Consequently, HS-B was forced to assume liability for satisfaction of a judgment entered in a case to which it was never made a party. In other words, HS-B was “deprived of... property [ ] without due process of law ....” W.Va. Const, art. Ill, § 10. Sadly, appeal to this Court of the denial of the 60(b) motion did not correct the injustice but instead contributed to it.
This Court was not being asked in this appeal, as the majority appears to believe, to set aside or ignore our holding in Toler v. Shelton, 157 W.Va. 778, 204 S.E.2d 85 (1974) and to examine substantive issues related to the underlying judgment. HS-B was simply asking to be given its day in court for a full and fair hearing on the issue of whether it could be held liable as a successor corporation for the judgment in the Kerner case. More instructive to this appeal is the premise set forth in syllabus point six of Toler, which states that
[a] court, in the exercise of discretion given it by the remedial provisions of Rule 60(b), W.Va.R.C.P., should recognize that the rule is to be liberally construed for the purpose of accomplishing justice and that it was designed to facilitate the desirable legal objective that cases are to be decided on the merits.
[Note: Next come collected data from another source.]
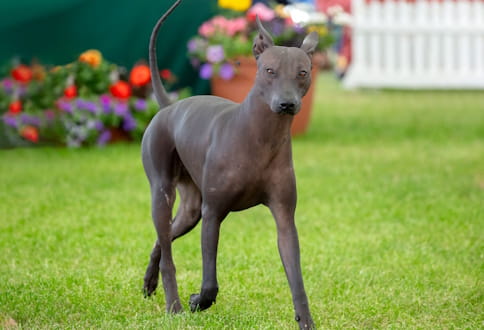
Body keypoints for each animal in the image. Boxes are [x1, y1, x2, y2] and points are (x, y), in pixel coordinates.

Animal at [142, 1, 320, 328]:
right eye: (269, 71)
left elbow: (297, 279)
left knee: (164, 239)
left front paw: (306, 320)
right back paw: (174, 305)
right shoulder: (212, 213)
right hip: (163, 193)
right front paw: (198, 301)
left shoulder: (284, 219)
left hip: (190, 210)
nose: (287, 104)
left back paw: (149, 282)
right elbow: (210, 281)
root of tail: (170, 106)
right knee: (168, 253)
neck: (262, 137)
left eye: (302, 73)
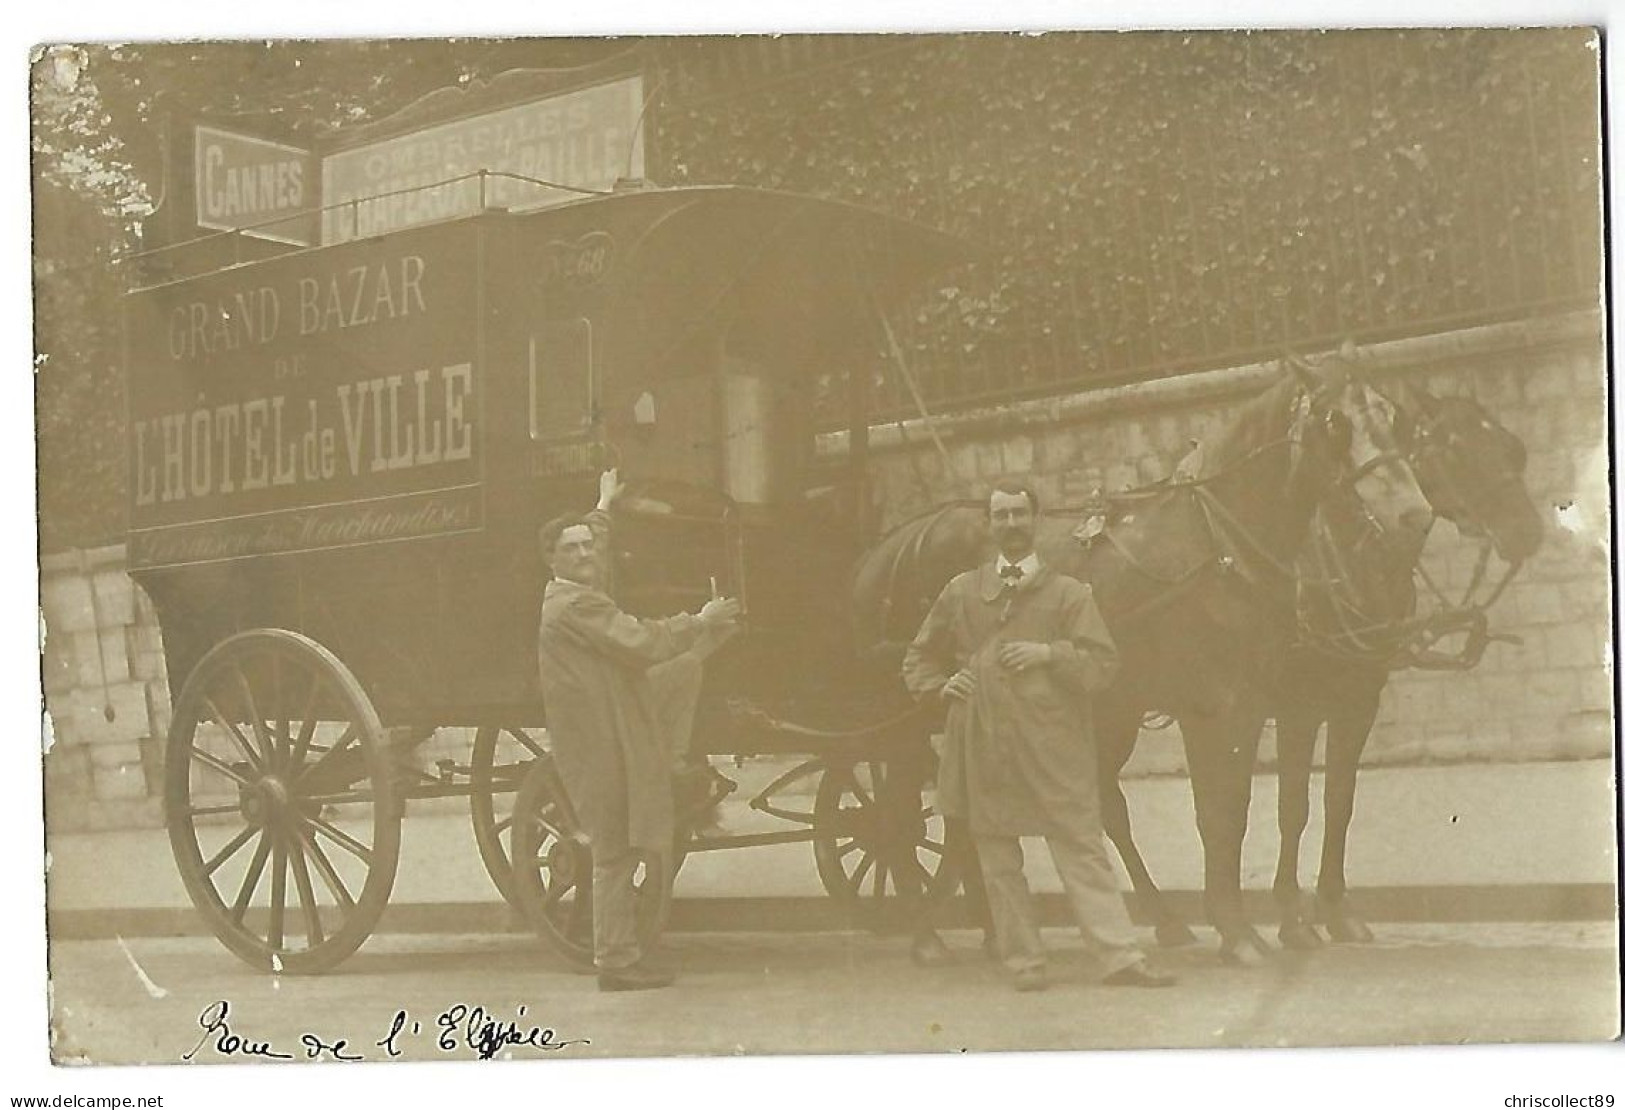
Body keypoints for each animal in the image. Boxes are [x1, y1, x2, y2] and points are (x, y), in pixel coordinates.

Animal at [858, 355, 1430, 962]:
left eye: (1394, 418)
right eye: (1334, 423)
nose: (1413, 514)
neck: (1217, 546)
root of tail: (893, 543)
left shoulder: (1269, 705)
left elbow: (1282, 805)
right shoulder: (1219, 708)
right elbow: (1223, 814)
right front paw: (1240, 928)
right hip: (910, 719)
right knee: (898, 809)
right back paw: (928, 932)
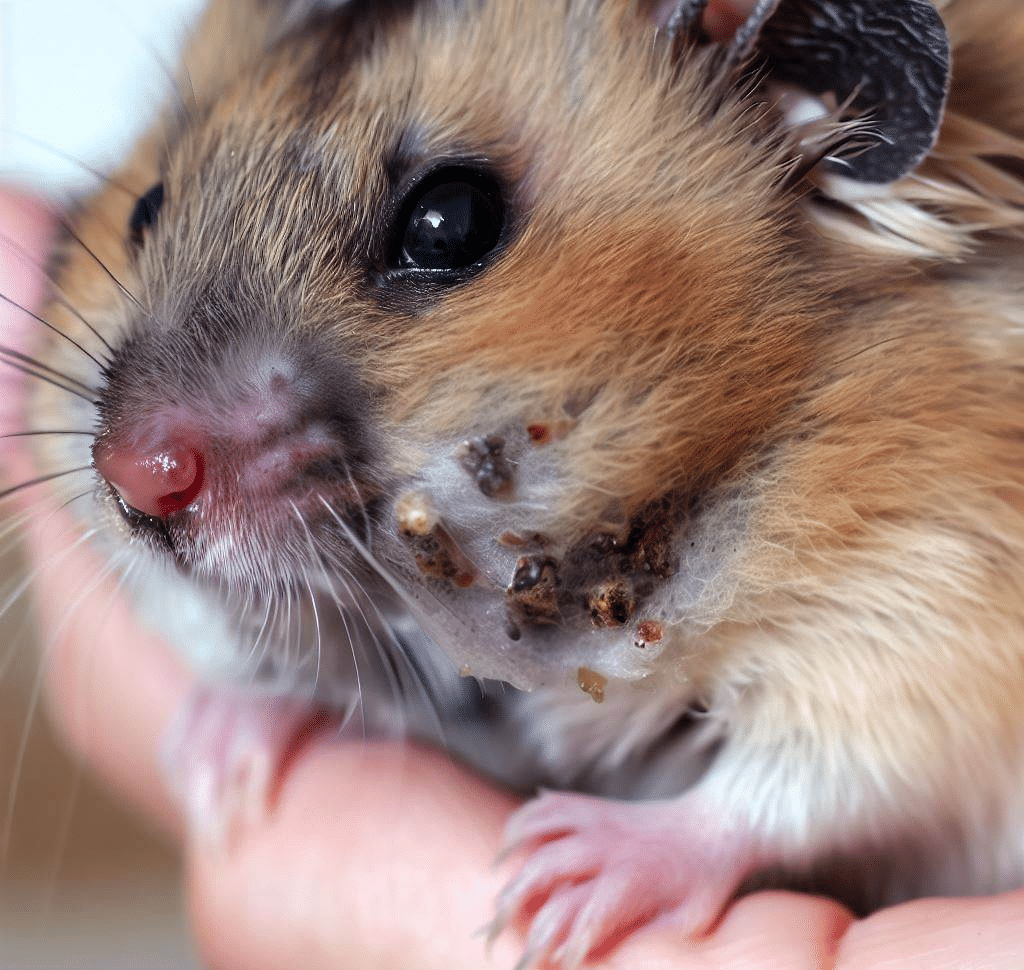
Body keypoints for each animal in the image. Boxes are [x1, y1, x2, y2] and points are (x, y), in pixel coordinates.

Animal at [16, 0, 1024, 966]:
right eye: (147, 205)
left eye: (449, 221)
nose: (138, 483)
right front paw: (211, 763)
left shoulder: (929, 607)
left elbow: (796, 785)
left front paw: (554, 882)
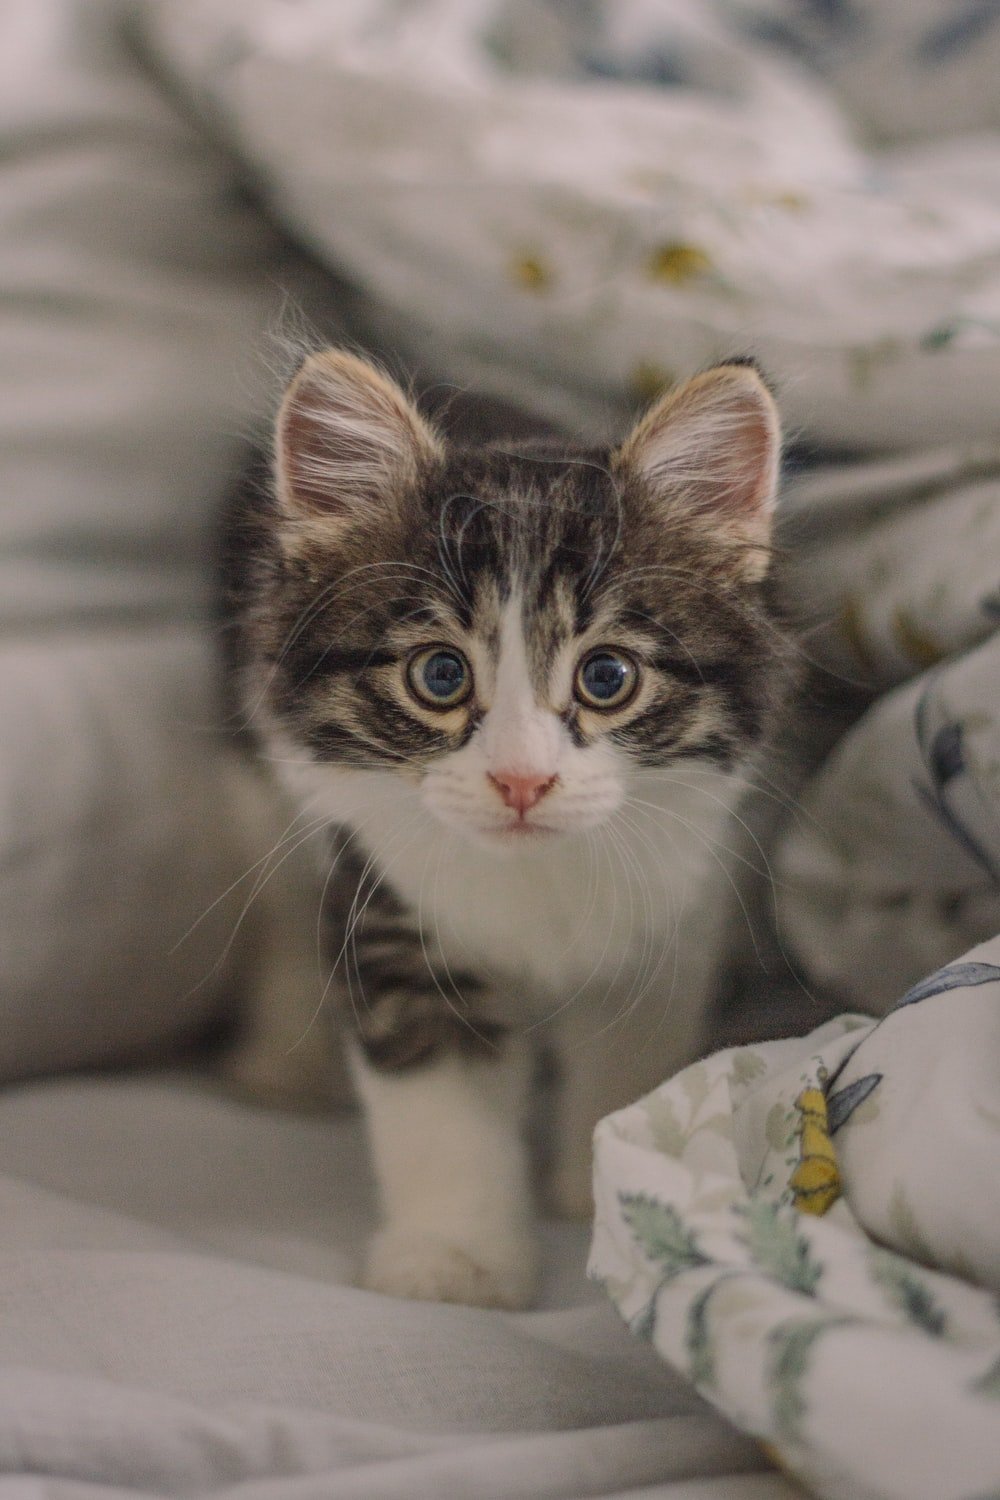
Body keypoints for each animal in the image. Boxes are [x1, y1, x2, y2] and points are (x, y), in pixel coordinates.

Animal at [226, 345, 791, 1308]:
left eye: (607, 677)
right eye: (440, 675)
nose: (521, 780)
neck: (537, 880)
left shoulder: (678, 910)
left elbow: (631, 1057)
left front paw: (603, 1186)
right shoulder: (392, 915)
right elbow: (441, 1114)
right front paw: (454, 1260)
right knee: (286, 903)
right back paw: (282, 1060)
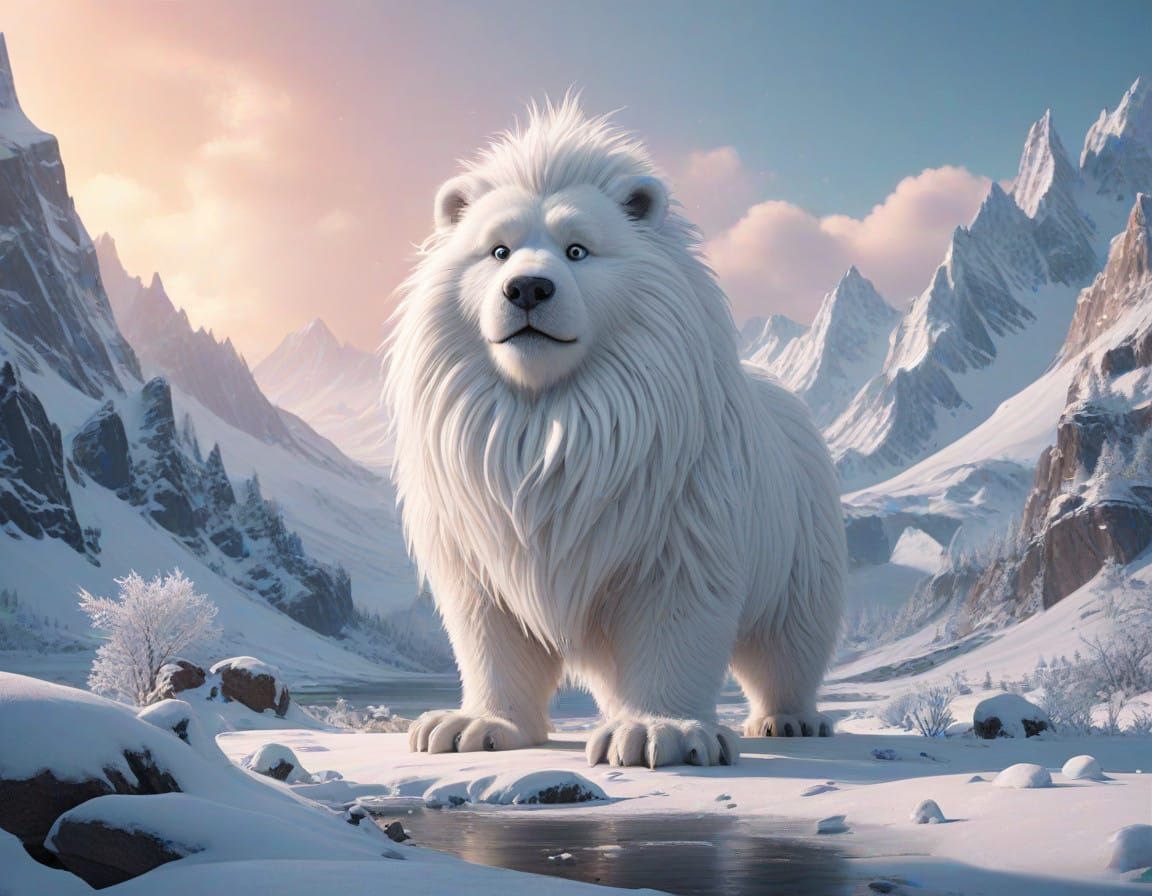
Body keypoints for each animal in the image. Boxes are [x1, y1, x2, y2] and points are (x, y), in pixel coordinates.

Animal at [386, 99, 845, 767]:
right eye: (497, 250)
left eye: (578, 249)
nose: (528, 287)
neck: (553, 421)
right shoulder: (479, 542)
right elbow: (489, 634)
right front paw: (468, 727)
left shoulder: (684, 522)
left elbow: (675, 623)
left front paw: (658, 734)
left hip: (801, 547)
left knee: (790, 641)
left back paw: (788, 720)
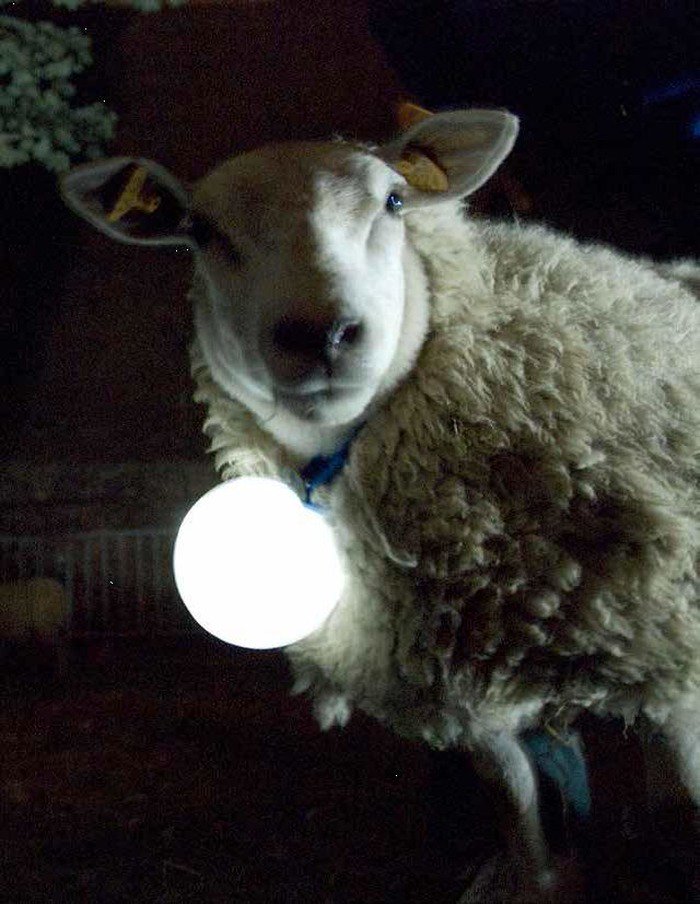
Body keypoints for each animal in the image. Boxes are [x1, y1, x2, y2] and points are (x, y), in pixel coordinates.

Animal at [60, 106, 700, 899]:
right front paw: (535, 876)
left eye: (395, 201)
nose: (321, 333)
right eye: (201, 232)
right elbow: (522, 811)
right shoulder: (460, 690)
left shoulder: (670, 662)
Id. at 778, 204 S.E.2d at 86.
I do not condone the forming of new corporations for the sole purpose of avoiding payment of debts; however, justice can not be accomplished when bald assertions rather than credible evidence form the basis for determining liability for debts. In the case before us, it appears likely that the “new” corporation paid the “old” corporation substantial consideration for its assets, including substantial cash and the assumption of obligations for payment of a portion of the stock-in-trade of the “old” corporation, that is to say, the assumption of obligations for “floor-plan” inventory. If this be shown in fact, I do not believe there would be any grounds to saddle the “new” corporation with other debts of the “old” corporation. Fan* is fair to all; appellants have not been fairly heard, I believe.
I am authorized to state that Justice STARCHER joins in this dissent.

. The record contains a "Motion to Reconsider” raising similar issues filed on December 15, 2000, by HS-B; however, the record does not show that this motion was taken up at any hearing nor does the record indicate that the court otherwise considered or ruled on the motion. Nevertheless, evidence was not taken by the lower court on either motion to reform the judgment.

. See Syl. Pt. 3, Davis v. Celotex Corp., 187 W.Va. 566, 420 S.E.2d 557 (1992) (delineation of instances when a successor corporation is liable for the debts and obligations of a predecessor corporation); Jordan v. Ravenswood Aluminum Corp., 193 W.Va. 192, 455 S.E.2d 561 (1995) (examination of whether successor corporation simply a reincarnation of its predecessor).